Updated clinical practice recommendations established burosumab as the first-line treatment in pediatric patients with symptomatic X-linked hypophosphatemia and provided revised guidance on diagnosis and management across age groups.

The 2024 guidelines, published in Nature Reviews Nephrology, marked a change from the 2019 recommendations, which relied on limited burosumab efficacy data. Burosumab is now recommended as the primary therapy for pediatric patients with X-linked hypophosphatemia (XLH) presenting with rickets, elevated alkaline phosphatase (ALP), or radiologic signs of rickets. Burosumab demonstrated improved safety and efficacy compared with conventional treatments, with reduced gastrointestinal issues and a lower risk of hyperparathyroidism.

Among adult patients, burosumab was advised for those with pseudofractures, inadequate response to oral phosphate and active vitamin D, or adverse effects from conventional therapies. In a randomized trial, burosumab achieved a 43.1% healing rate for active fractures by week 24 compared with 7.7% in placebo recipients.
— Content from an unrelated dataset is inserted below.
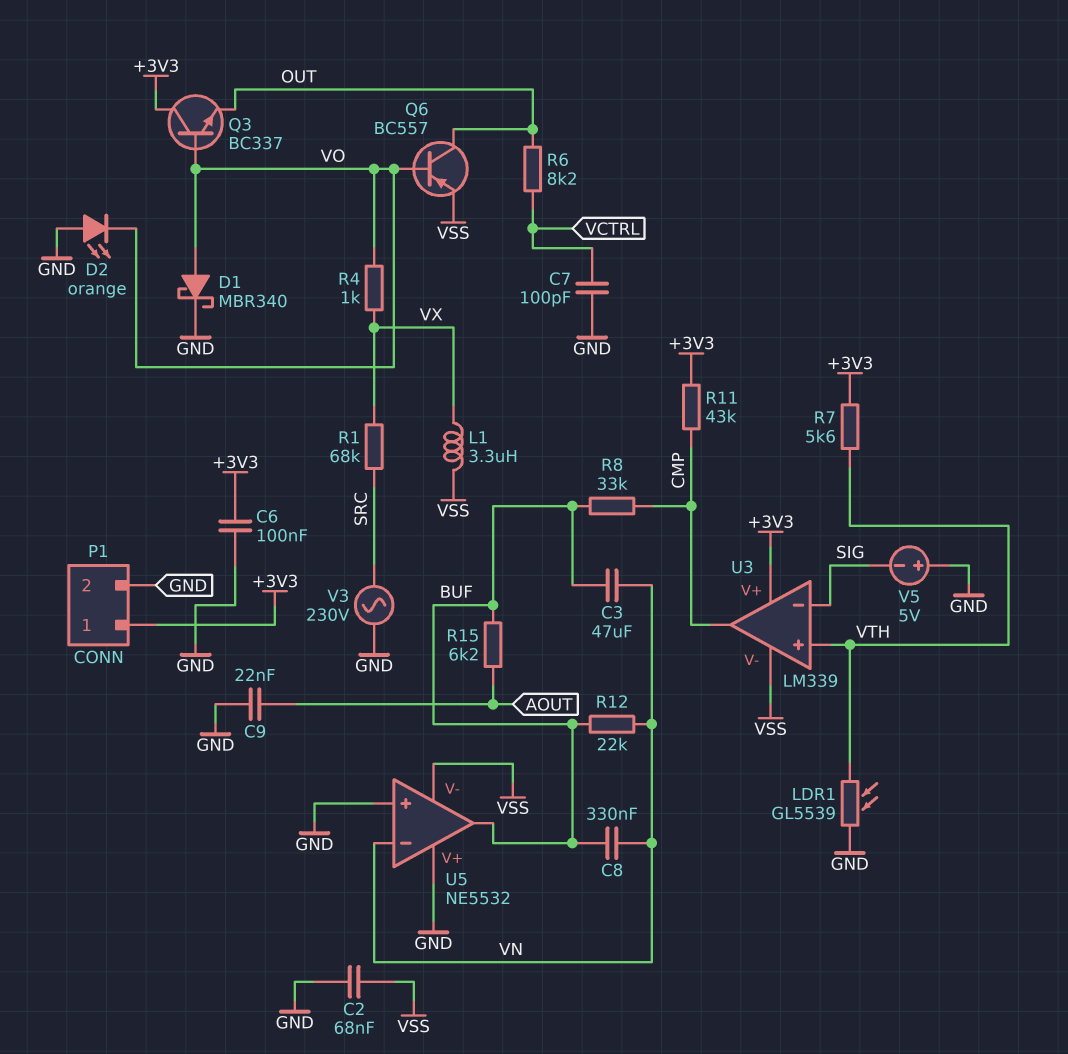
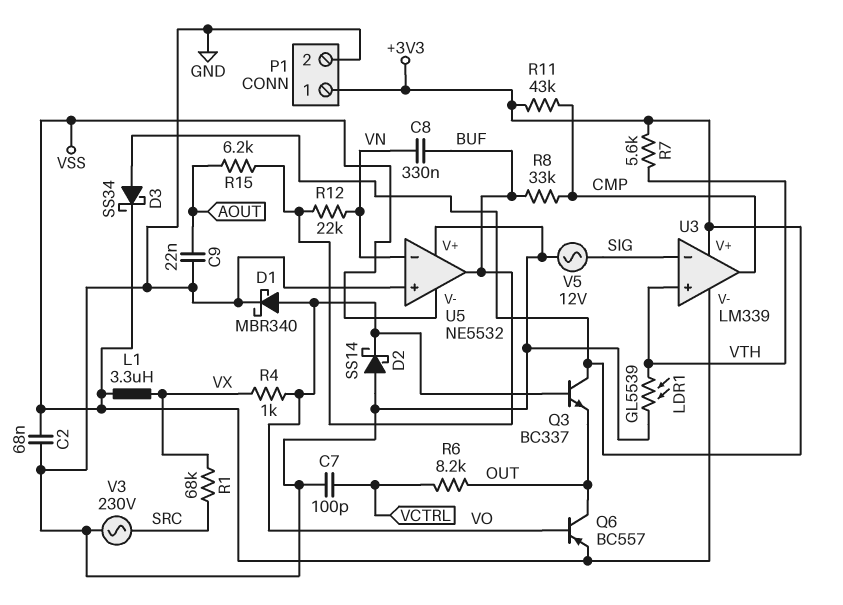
C3: 47uF (BUF, VN) -> none
C6: 100nF (+3V3, GND) -> none
D2: LED orange (A GND, K VO) -> schottky SS14 (A GND, K VO)
D3: none -> schottky SS34 (A +3V3, K VSS)
V5: 5V (plus GND, minus SIG) -> AC 12V (GND, SIG)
The guidelines recommended biweekly dosing of 0.8 mg/kg in pediatric patients (adjustable to 0.4 mg/kg) and monthly doses of 1.0 mg/kg in adult patients, with a maximum of 90 mg. Monitoring included serum phosphate levels but not fibroblast growth factor 23 (FGF23) levels.

Long-term studies reported reduced dental abscesses in young pediatric patients treated with burosumab compared with conventional therapies. However, this benefit was less evident in older pediatric patients, underscoring the importance of early treatment.

Burosumab treatment improved the quality of life in pediatric patients, reducing bone pain and fatigue and enhancing physical health scores over 40 to 64 weeks.

Burosumab was contraindicated during pregnancy as a result of potential reproductive toxicity. Contraception was recommended for patients of childbearing potential.

The guidelines emphasized the need for further research to develop clinical scores for evaluating treatment efficacy, optimize surgical timing, and assess long-term outcomes, including quality of life and bone deformity correction.

By standardizing care and incorporating new evidence, the updated recommendations aim to enhance outcomes in patients with XLH while addressing gaps in understanding this rare condition.

Conflict of interest disclosures can be found the guidelines.